Foreign companies acquiring stake in a listed Indian firm from a group entity, which are "inter-se transfer" of shares, are exempted from making an open offer to the existing shareholders, according to Sebi.
The Securities and Exchange Board of India (Sebi) has made this observation in response to clarifications sought by Styrolution ABS (India) with regard to proposed transfer of 75 per cent stake by its UK-based promoter entity to a group firm in Singapore.
Generally, open offers are triggered when an entity acquires 25 per cent stake in a listed company. The market regulator has also provisions for exempting entities from making the open offer in certain cases.
Under Sebi norms, acquisition of a company's shares by way of an inter-se transfer amongst the holding company entities or its subsidiaries.
The market regulator has said these exemptions would also apply to inter-se transfer of shares among companies that are registered outside India.
Styrolution ABS (India), which is part of Styrolution Group GmbH Germany, had sought clarity regarding open offer rules if 75 per cent of its stake held by UK-based Styrolution Jersey is acquired by another Singapore group company.
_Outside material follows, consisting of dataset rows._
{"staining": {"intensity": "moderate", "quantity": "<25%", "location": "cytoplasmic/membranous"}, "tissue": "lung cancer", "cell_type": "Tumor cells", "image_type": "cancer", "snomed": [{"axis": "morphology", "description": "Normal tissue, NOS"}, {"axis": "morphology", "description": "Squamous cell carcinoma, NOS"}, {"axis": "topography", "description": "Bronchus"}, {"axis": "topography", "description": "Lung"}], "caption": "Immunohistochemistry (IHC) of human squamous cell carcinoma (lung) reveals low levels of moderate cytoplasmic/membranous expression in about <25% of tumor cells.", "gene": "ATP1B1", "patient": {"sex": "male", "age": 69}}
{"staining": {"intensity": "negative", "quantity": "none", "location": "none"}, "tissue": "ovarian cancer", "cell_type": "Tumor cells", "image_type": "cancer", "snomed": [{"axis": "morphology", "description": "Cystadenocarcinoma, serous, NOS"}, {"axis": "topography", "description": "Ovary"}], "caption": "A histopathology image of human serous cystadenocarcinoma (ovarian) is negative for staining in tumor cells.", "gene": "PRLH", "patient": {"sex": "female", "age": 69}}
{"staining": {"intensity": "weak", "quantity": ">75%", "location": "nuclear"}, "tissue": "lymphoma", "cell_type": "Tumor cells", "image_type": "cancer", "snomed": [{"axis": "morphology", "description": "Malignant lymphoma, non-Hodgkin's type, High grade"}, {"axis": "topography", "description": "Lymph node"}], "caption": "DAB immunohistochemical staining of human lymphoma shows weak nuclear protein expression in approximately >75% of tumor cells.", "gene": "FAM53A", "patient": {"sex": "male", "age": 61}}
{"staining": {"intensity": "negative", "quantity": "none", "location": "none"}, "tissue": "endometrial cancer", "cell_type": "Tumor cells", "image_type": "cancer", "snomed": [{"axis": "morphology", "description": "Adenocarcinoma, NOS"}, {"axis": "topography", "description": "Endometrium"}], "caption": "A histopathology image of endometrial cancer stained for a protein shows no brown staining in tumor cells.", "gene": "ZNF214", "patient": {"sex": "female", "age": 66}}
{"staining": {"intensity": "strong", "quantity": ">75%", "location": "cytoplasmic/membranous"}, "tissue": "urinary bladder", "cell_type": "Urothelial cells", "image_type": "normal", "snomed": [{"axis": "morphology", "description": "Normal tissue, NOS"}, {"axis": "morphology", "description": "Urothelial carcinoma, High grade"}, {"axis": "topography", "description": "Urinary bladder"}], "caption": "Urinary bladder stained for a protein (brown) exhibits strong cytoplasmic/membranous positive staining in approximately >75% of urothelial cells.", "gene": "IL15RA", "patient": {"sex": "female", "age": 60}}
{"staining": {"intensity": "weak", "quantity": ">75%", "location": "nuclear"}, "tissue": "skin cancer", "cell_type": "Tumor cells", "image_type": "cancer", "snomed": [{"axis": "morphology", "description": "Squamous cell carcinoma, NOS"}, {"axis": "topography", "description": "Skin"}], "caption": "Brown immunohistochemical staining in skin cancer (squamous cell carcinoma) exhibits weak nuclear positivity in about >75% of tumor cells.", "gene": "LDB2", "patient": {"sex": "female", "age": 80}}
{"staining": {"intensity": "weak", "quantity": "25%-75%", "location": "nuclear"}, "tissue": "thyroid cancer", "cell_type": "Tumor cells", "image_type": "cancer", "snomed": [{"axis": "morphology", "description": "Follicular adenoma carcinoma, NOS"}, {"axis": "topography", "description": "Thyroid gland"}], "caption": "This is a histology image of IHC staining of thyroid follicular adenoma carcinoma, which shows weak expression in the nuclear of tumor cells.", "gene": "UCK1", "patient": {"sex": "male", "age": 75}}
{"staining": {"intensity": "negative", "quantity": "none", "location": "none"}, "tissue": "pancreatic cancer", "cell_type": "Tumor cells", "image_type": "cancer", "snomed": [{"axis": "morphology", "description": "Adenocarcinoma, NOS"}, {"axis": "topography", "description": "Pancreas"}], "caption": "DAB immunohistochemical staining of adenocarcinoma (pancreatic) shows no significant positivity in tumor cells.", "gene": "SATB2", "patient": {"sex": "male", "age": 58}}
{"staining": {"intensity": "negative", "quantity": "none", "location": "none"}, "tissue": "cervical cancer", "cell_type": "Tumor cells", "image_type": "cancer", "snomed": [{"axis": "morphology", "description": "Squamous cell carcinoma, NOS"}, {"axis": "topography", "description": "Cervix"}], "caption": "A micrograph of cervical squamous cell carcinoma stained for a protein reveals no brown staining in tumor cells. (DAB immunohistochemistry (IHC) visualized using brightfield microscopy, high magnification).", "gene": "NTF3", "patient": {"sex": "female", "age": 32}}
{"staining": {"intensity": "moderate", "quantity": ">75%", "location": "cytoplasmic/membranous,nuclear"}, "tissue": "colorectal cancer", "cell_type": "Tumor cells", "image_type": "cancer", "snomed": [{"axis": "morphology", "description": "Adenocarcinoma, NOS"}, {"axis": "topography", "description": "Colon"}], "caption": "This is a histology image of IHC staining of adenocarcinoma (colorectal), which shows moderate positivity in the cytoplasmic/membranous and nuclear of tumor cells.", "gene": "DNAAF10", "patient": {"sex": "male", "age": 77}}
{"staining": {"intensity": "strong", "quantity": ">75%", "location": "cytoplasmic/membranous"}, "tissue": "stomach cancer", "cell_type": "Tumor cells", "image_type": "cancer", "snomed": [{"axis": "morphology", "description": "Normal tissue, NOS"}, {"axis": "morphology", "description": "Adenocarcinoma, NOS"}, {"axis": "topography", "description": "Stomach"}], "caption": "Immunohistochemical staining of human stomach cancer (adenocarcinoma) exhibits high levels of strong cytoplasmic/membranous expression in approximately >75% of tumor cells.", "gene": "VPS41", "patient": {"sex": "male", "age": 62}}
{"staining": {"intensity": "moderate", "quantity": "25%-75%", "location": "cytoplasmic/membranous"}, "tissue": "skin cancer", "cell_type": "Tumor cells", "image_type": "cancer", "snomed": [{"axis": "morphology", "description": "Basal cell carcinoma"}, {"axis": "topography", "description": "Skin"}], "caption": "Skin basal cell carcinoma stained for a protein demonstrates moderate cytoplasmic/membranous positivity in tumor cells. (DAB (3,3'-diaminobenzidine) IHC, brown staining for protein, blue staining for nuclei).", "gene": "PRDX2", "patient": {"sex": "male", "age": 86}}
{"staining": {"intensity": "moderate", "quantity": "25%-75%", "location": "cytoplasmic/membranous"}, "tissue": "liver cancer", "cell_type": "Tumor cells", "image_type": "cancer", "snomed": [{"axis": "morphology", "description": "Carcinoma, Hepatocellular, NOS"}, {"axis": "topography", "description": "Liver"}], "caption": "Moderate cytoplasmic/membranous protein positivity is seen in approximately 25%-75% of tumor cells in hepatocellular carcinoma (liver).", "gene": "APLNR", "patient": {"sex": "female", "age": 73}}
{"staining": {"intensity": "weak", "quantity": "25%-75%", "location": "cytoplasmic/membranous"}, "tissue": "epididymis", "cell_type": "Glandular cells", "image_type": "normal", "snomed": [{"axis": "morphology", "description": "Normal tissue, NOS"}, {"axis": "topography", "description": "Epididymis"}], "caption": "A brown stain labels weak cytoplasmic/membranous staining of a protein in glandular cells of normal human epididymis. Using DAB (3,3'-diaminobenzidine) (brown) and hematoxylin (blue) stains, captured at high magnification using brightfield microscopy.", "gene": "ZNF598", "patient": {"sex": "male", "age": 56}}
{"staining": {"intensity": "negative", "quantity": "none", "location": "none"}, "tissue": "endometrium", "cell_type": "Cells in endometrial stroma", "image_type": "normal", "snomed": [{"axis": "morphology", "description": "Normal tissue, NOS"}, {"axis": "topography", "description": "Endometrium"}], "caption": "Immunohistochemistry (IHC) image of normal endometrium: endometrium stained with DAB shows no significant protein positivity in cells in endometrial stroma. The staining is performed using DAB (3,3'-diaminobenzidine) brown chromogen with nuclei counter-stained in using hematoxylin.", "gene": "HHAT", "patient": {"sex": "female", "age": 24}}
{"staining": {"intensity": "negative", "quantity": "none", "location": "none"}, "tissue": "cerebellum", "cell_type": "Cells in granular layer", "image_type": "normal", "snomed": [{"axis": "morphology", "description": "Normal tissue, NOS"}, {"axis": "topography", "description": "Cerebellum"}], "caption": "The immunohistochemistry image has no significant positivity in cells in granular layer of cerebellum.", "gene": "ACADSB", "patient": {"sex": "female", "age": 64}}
"Styrolution Singapore and Styrolution Jersey are both wholly owned subsidiaries of the same holding company (Styrolution Group) and the acquisition is a result of inter-se transfer of entire equity interest from one of its subsidiary to the other," Sebi said in an interpretative letter released today.
"Hence the said acquisition will fall within the general exemption provided under regulation...," it added.
Styrolution ABS (India) said that post the transaction it will continue to be part of the Styrolution Group.
The proposed transaction will help in optimising regional management and achieving synergies across the operation of the Styrolution group in the Asia-Pacific region, it added.